*** Opening Input material ***

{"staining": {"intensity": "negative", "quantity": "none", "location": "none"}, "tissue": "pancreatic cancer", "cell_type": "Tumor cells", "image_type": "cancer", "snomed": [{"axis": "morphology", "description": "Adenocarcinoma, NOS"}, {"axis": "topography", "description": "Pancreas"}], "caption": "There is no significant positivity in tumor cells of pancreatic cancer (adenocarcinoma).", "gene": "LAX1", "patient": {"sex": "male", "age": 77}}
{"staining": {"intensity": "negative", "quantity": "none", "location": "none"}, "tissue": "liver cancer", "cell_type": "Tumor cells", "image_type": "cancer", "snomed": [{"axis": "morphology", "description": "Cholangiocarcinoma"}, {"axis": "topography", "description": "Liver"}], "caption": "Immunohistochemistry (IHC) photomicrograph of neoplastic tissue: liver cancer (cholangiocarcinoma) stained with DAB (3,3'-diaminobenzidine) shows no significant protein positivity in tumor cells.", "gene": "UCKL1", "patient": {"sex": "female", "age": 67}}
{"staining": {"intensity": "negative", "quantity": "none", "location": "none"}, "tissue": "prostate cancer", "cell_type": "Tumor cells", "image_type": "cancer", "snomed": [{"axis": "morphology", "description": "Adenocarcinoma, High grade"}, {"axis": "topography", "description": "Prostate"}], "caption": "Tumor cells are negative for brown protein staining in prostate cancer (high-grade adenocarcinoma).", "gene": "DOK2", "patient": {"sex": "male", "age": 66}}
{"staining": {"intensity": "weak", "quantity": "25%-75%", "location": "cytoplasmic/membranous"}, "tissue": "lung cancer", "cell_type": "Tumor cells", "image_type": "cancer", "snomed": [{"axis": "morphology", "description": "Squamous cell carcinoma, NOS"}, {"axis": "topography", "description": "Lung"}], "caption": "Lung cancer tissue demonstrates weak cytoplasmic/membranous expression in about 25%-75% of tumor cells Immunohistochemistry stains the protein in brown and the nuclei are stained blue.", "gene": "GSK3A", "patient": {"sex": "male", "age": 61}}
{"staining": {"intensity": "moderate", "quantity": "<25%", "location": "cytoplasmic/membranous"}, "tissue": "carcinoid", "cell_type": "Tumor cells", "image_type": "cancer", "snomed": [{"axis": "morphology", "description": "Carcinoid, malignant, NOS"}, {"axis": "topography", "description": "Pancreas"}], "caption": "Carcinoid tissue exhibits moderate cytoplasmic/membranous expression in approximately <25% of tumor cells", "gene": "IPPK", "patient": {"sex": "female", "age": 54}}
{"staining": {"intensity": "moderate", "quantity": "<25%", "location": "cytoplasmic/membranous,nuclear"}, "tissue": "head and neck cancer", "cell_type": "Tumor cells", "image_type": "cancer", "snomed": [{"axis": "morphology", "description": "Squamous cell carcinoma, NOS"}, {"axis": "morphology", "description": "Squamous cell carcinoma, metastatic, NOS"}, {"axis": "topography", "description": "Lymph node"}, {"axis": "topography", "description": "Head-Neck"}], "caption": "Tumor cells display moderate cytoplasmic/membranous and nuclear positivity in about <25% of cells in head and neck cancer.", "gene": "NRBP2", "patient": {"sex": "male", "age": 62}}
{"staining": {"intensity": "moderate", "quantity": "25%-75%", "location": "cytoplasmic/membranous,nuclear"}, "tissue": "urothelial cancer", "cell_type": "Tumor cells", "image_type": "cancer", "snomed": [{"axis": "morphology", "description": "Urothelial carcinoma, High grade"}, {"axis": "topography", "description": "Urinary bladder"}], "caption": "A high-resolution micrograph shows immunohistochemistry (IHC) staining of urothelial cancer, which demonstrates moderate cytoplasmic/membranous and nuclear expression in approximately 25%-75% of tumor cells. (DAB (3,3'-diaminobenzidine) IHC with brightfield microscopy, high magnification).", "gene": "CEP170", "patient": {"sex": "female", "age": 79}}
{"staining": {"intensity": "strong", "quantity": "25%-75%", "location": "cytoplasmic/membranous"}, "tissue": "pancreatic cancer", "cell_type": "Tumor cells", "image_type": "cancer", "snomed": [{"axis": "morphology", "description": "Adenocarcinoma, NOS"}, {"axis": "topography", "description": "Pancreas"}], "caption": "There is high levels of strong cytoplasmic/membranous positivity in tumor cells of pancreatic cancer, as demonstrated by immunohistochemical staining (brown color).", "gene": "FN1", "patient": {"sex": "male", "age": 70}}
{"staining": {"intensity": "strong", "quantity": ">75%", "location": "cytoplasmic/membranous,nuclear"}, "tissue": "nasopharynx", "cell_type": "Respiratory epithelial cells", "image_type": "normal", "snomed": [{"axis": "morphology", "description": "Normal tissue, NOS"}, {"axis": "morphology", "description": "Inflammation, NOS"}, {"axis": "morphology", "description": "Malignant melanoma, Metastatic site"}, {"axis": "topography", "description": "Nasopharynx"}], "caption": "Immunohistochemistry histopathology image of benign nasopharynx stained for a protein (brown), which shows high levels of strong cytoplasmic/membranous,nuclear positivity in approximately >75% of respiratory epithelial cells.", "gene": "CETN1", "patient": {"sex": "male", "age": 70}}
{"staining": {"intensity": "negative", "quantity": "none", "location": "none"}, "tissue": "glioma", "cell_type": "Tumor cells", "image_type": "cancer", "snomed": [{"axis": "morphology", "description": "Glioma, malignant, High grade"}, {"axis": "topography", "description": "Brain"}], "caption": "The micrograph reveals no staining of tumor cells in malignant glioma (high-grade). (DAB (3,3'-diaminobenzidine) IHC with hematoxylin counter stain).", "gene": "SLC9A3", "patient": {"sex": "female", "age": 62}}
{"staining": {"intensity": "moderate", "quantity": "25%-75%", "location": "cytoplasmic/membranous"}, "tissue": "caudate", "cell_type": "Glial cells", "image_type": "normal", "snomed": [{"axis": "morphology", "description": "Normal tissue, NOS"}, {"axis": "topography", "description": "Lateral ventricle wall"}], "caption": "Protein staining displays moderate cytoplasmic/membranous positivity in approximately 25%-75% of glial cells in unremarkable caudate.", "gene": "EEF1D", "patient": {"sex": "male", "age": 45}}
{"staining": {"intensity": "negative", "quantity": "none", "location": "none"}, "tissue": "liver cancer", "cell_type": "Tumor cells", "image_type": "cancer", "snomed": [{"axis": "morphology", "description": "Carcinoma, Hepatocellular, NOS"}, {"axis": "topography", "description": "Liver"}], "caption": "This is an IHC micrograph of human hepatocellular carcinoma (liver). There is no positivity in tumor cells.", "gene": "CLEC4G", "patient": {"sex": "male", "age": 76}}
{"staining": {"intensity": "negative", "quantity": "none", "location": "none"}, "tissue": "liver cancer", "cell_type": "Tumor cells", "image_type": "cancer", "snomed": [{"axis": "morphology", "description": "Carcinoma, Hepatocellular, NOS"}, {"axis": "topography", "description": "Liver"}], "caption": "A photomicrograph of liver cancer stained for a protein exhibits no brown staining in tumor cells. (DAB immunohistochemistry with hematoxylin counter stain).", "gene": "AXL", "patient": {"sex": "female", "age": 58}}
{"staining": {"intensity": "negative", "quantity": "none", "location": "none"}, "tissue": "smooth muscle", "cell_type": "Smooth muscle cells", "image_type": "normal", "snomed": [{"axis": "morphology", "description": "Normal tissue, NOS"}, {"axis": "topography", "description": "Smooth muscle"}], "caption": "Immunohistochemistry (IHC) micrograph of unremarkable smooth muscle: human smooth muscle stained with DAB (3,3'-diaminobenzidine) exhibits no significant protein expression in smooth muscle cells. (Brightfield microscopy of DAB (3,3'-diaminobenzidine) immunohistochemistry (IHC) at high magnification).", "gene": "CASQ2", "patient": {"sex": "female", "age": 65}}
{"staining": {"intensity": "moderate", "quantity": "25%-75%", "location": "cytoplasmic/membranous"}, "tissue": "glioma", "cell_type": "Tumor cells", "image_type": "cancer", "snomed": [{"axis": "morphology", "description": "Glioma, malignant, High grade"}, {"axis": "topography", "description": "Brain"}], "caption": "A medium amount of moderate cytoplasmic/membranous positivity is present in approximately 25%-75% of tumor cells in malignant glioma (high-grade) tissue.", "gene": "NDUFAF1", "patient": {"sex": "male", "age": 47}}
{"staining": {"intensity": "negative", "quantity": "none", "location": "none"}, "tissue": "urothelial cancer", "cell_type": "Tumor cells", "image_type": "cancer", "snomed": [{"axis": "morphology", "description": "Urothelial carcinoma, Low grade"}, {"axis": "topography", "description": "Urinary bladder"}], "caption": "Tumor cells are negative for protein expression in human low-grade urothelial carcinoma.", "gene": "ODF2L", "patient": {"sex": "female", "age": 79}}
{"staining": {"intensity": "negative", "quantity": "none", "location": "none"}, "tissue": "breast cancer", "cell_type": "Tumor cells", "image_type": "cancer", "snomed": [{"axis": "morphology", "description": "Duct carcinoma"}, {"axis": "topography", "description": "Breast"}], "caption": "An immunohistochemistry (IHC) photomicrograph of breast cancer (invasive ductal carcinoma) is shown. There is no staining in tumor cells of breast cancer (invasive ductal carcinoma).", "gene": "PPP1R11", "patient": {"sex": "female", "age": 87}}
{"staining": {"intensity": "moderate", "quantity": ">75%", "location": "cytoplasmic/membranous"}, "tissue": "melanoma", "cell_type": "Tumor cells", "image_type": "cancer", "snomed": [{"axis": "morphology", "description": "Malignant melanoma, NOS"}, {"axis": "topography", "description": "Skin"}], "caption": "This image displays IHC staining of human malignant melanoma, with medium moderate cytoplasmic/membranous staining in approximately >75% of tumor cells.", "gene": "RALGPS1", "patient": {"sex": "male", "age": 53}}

*** Closing Input material ***

Go through the records above and, whenever a line includes the word "counter", copy it.

Result of the task.
{"staining": {"intensity": "negative", "quantity": "none", "location": "none"}, "tissue": "glioma", "cell_type": "Tumor cells", "image_type": "cancer", "snomed": [{"axis": "morphology", "description": "Glioma, malignant, High grade"}, {"axis": "topography", "description": "Brain"}], "caption": "The micrograph reveals no staining of tumor cells in malignant glioma (high-grade). (DAB (3,3'-diaminobenzidine) IHC with hematoxylin counter stain).", "gene": "SLC9A3", "patient": {"sex": "female", "age": 62}}
{"staining": {"intensity": "negative", "quantity": "none", "location": "none"}, "tissue": "liver cancer", "cell_type": "Tumor cells", "image_type": "cancer", "snomed": [{"axis": "morphology", "description": "Carcinoma, Hepatocellular, NOS"}, {"axis": "topography", "description": "Liver"}], "caption": "A photomicrograph of liver cancer stained for a protein exhibits no brown staining in tumor cells. (DAB immunohistochemistry with hematoxylin counter stain).", "gene": "AXL", "patient": {"sex": "female", "age": 58}}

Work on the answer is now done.